STAY AT THE HEART OF NEW YORK CITY’S ART SCENE AT... THE MARK (WWW.THEMARKHOTEL.COM)
This lavish gem in Manhattan is itself a beacon of haute French design – it was conceptualised by acclaimed designer Jacques Grange, no less. Housed in a 1927 landmark building in the heart of Upper East Side and a few blocks away from the Museum Mile, where 10 museums are located, The Mark is the perfect temporary crib for the art-minded.
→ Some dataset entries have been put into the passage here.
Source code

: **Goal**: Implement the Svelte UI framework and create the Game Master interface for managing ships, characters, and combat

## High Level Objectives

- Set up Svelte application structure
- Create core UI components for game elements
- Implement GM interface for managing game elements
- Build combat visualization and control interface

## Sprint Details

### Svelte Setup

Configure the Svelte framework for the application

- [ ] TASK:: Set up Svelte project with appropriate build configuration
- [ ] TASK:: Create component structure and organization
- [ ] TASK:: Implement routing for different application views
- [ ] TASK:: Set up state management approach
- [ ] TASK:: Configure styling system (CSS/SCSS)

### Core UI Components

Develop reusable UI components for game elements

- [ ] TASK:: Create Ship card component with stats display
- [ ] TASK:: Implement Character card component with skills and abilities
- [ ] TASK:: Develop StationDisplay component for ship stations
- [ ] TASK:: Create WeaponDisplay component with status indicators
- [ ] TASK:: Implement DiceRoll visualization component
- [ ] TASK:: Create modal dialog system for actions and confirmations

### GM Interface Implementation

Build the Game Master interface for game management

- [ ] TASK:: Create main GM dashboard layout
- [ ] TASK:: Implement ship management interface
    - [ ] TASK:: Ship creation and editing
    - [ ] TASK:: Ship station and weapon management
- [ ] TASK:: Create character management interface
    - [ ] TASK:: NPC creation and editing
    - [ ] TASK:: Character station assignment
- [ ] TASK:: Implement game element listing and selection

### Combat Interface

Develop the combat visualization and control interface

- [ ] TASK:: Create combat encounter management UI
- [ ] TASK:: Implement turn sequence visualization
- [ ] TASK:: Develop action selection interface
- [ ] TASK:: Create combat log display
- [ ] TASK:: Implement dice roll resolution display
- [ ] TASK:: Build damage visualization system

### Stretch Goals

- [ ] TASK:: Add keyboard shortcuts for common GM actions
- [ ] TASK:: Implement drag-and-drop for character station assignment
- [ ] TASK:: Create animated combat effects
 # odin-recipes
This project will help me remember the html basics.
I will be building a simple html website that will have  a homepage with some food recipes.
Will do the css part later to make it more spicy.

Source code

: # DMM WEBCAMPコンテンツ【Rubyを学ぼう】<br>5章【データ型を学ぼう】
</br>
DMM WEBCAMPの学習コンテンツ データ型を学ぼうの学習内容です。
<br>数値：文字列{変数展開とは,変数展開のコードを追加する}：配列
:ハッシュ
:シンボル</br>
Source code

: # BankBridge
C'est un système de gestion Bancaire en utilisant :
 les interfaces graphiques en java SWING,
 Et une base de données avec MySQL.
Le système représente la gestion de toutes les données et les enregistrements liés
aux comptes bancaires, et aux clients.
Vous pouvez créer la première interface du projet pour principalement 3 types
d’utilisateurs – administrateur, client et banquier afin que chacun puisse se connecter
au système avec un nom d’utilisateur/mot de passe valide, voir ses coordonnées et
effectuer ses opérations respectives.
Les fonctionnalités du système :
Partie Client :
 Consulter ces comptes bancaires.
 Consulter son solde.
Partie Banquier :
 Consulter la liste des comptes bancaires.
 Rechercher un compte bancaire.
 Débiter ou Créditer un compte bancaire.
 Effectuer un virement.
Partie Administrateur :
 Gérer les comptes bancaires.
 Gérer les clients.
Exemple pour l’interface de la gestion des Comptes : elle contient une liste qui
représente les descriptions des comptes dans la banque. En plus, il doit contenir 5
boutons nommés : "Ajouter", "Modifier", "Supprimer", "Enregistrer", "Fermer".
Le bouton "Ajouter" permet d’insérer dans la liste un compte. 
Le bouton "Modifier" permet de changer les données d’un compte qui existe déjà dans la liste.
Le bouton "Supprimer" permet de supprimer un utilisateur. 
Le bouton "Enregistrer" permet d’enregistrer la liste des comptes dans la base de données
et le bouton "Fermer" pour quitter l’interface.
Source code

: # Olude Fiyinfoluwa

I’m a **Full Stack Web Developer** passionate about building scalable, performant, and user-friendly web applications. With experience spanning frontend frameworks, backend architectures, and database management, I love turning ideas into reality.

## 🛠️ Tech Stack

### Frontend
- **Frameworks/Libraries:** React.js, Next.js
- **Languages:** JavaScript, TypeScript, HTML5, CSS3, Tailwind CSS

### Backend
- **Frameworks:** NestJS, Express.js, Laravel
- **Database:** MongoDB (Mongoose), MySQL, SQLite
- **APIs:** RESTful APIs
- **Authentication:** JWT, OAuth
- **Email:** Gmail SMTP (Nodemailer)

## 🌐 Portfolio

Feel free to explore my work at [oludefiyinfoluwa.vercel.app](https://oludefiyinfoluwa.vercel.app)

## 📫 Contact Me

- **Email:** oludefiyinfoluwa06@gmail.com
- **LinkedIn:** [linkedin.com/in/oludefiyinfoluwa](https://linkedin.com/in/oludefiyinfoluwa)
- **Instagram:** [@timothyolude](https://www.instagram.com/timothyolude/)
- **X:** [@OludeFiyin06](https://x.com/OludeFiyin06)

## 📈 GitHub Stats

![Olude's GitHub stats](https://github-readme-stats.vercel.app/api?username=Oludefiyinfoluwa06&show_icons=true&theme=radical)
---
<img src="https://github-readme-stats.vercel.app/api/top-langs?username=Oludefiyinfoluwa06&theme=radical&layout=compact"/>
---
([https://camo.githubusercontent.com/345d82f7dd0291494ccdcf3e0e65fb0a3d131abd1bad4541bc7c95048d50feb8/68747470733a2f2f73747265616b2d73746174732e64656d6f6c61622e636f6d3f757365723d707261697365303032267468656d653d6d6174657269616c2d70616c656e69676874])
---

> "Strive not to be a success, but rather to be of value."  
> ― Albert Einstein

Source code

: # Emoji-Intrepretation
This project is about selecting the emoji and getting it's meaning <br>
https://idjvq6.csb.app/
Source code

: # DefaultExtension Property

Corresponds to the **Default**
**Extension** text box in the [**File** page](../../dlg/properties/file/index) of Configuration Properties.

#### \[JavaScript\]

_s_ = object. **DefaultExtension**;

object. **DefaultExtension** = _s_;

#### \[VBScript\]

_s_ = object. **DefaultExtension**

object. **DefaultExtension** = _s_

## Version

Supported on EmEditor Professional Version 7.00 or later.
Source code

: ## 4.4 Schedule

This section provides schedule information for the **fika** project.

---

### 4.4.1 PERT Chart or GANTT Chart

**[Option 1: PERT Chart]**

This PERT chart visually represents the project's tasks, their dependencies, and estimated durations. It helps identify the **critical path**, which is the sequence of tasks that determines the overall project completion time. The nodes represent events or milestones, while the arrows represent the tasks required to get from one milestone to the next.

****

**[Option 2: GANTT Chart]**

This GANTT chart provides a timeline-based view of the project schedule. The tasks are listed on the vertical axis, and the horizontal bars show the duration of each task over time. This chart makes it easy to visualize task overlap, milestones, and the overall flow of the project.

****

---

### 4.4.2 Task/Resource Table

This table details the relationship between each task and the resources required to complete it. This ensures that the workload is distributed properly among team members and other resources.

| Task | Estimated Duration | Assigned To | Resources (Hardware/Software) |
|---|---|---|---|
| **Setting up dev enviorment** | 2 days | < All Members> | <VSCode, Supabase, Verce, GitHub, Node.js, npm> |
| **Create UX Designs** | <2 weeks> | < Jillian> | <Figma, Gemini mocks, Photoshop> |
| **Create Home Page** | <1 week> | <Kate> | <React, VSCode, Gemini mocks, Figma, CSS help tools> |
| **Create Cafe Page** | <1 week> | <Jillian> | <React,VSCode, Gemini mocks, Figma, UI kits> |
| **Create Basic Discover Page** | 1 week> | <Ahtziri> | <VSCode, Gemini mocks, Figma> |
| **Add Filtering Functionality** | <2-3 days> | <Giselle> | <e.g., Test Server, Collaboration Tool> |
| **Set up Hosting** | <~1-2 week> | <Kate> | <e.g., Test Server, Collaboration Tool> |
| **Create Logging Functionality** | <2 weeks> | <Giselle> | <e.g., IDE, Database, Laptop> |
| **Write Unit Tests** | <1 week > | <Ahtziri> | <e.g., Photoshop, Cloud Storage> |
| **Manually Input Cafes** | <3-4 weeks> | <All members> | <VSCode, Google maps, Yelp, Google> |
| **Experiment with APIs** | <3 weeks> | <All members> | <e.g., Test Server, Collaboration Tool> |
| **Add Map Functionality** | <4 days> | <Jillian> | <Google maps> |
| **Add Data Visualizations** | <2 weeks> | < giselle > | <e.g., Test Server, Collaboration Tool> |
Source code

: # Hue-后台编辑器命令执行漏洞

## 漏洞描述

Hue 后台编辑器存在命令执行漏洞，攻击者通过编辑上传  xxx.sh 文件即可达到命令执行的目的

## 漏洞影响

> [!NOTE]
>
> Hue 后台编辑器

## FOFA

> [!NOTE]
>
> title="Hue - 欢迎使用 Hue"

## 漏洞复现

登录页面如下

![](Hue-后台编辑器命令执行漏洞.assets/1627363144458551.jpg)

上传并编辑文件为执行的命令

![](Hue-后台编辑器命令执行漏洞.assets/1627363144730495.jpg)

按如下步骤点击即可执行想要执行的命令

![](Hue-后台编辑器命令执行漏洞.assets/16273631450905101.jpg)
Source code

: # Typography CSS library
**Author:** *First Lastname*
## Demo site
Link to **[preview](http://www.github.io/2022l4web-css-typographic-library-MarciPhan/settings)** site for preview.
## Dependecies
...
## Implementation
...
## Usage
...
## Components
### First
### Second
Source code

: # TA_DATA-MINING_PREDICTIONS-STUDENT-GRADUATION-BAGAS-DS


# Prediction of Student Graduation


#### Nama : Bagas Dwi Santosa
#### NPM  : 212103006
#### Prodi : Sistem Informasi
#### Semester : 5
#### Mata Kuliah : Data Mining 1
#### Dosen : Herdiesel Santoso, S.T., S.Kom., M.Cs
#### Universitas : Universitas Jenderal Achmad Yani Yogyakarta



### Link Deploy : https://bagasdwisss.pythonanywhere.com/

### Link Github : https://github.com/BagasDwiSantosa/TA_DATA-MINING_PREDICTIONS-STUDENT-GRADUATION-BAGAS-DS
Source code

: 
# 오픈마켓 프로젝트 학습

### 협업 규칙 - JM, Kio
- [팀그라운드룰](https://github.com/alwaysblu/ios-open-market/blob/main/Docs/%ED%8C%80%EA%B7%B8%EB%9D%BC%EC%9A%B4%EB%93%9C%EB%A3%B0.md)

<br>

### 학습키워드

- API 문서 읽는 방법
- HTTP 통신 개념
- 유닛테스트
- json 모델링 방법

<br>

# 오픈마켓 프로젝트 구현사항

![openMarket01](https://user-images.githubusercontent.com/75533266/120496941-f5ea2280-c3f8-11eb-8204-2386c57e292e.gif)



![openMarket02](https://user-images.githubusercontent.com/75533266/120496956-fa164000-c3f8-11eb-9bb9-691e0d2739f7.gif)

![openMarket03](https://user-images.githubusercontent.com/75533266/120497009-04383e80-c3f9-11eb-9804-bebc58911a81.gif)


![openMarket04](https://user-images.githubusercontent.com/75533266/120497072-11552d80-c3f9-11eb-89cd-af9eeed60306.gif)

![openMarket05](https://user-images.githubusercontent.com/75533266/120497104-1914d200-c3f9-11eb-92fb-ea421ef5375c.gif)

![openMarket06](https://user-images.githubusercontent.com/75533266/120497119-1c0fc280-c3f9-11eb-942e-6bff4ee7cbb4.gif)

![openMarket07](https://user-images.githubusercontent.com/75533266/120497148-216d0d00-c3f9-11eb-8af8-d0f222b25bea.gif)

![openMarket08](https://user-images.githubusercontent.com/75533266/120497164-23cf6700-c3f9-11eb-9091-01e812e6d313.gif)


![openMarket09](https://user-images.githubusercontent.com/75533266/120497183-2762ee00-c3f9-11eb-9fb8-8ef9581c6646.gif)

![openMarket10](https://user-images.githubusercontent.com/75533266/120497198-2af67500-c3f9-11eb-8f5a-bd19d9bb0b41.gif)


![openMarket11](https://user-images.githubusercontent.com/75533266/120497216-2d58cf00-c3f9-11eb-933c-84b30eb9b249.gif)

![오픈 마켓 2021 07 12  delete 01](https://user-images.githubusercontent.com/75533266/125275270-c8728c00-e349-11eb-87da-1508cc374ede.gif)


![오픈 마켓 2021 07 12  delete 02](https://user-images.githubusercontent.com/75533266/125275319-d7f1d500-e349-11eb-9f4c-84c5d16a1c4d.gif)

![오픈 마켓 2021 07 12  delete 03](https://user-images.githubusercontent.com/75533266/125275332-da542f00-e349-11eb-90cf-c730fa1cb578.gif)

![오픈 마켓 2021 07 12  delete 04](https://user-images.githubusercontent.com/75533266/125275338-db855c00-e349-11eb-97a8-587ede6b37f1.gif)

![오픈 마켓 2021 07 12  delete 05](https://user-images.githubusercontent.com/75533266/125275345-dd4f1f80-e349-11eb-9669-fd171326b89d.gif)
Take the hotel’s private guided tour of a museum of your choice, with a personal chauffeur, for six hours; enjoy an Artist’s Afternoon Tea served in your room; and receive a special edition of artist Jean-Philippe Delhomme’s illustrated book, The Cultivated Life. If that is not enough, the hotel concierge will also provide insider knowledge for VIP access to special exhibits at the Museum of Modern Art, studio tours with popular artists, and private auctions.
“IT’S THE FIRST AND ONLY HOTEL IN SINGAPORE TO FEATURE AN ARTISTIN- RESIDENCE PROGRAMME.”